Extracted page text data

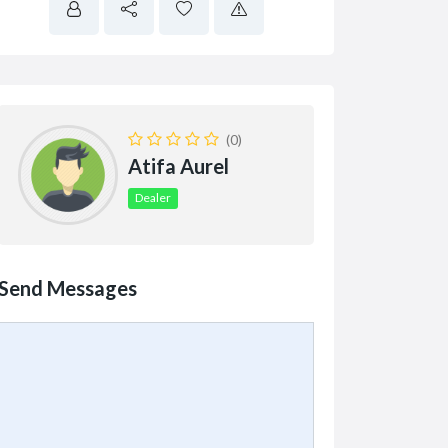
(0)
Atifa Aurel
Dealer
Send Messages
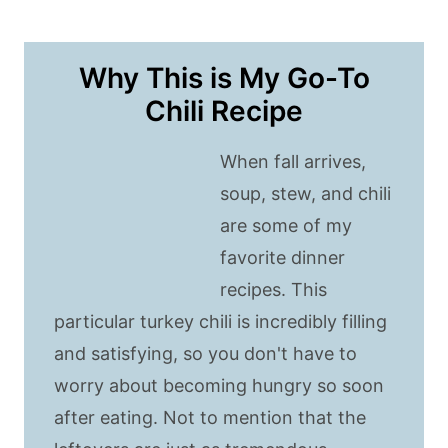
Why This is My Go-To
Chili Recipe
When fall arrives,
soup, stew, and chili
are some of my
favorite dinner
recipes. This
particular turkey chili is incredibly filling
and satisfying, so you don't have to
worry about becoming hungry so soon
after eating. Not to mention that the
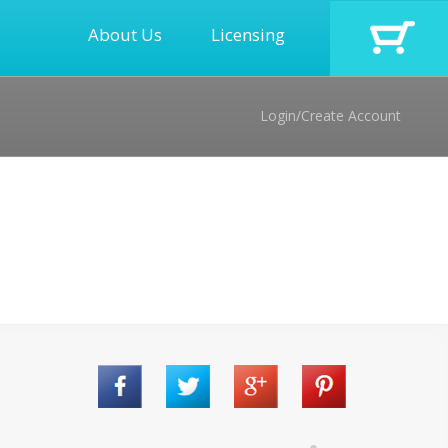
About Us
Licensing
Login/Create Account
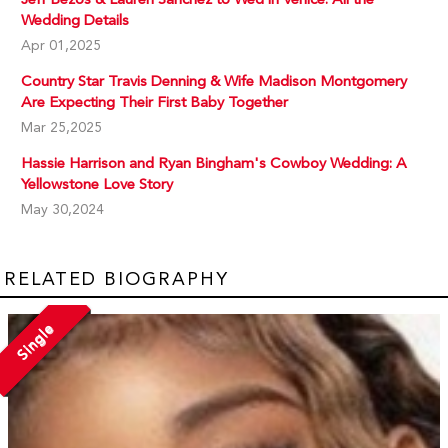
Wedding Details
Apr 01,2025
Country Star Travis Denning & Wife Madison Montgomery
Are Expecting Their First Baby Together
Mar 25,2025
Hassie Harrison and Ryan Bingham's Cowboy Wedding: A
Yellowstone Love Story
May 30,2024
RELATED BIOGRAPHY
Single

_AIM OF THE EXERCISE_
What the answer needs is every line from the data above with "Wedding" in it.

_EXERCISE RESULT_
Wedding Details
Hassie Harrison and Ryan Bingham's Cowboy Wedding: A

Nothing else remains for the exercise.